Flow ID, LACP, and igb

Andre Oppermann andre at freebsd.org
Mon Aug 26 20:40:07 UTC 2013


On 26.08.2013 19:18, Justin T. Gibbs wrote:
> Hi Net,
>
> I'm an infrequent traveler through the networking code and would
> appreciate some feedback on some proposed solutions to issues Spectra
> has seen with outbound LACP traffic.
>
> lacp_select_tx_port() uses the flow ID if it is available in the outbound
> mbuf to select the outbound port.  The igb driver uses the msix queue of
> the inbound packet to set a packet's flow ID.  This doesn't provide enough
> bits of information to yield a high quality flow ID.  If, for example, the
> switch controlling inbound packet distribution does a poor job, the outbound
> packet distribution will also be poorly distributed.

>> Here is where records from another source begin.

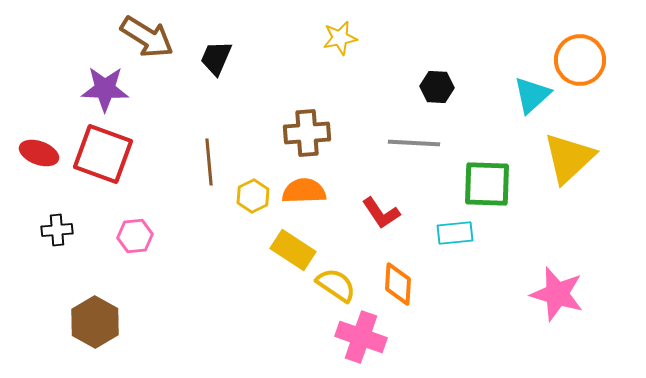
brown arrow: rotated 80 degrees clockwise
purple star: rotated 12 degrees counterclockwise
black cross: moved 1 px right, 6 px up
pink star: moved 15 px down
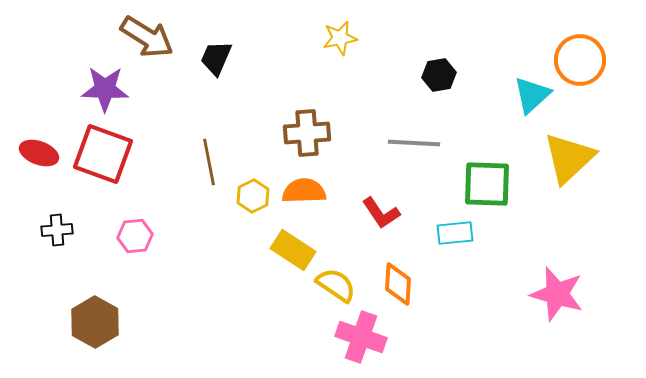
black hexagon: moved 2 px right, 12 px up; rotated 12 degrees counterclockwise
brown line: rotated 6 degrees counterclockwise
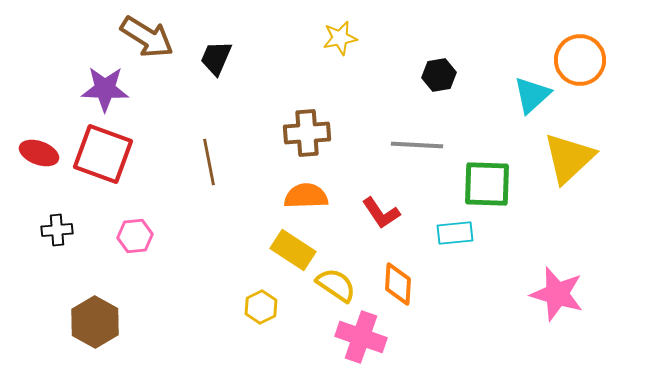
gray line: moved 3 px right, 2 px down
orange semicircle: moved 2 px right, 5 px down
yellow hexagon: moved 8 px right, 111 px down
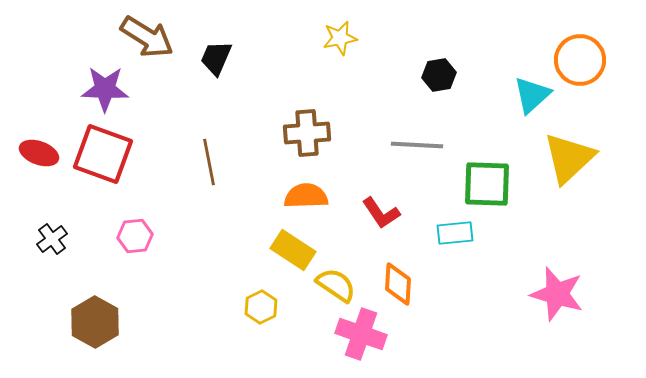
black cross: moved 5 px left, 9 px down; rotated 32 degrees counterclockwise
pink cross: moved 3 px up
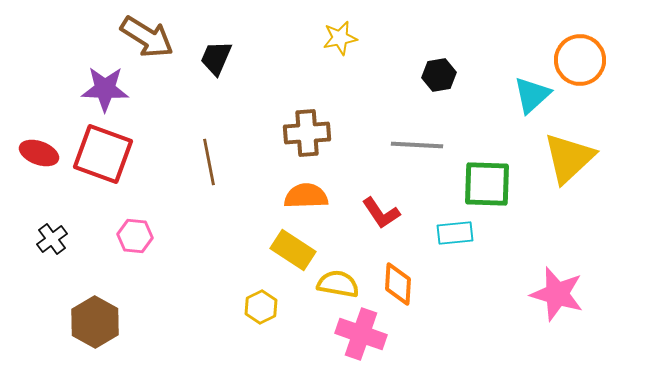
pink hexagon: rotated 12 degrees clockwise
yellow semicircle: moved 2 px right, 1 px up; rotated 24 degrees counterclockwise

Please note that inbound and outbound flow ID do not need to be the same
or symmetric.  It only should stay the same for all packets in a single
connection to prevent reordering.

Generally it doesn't matter if in- and outbound packets do not use the
same queue.  Only in sophisticated setups with full affinity, which we
don't support yet, it could matter.

> The majority of the adapters supported by this driver will compute
> the Toeplitz RSS hash.  Using this data seems to work quite well
> in our tests (3 member LAGG group).  Is there any reason we shouldn't
> use the RSS hash for flow ID?

Using the RSS hash is the idea.  The infrastructure and driver adjustments
haven't been implemented throughout yet.

> We also tried disabling the use of flow ID and doing the hash directly in
> the driver.  Unfortunately, the current hash is pretty weak.  It multiplies
> by 33, which yield very poor distributions if you need to mod the result
> by 3 (e.g. LAGG group with 3 members).  Alan modified the driver to use
> the FNV hash, which is already in the kernel, and this yielded much better
> results.  He is still benchmarking the impact of this change.  Assuming we
> can get decent flow ID data, this should only impact outbound UDP, since the
> stack doesn't provide a flow ID in this case.
>
> Are there other checksums we should be looking at in addition to FNV?

siphash24() is fast, keyed and strong.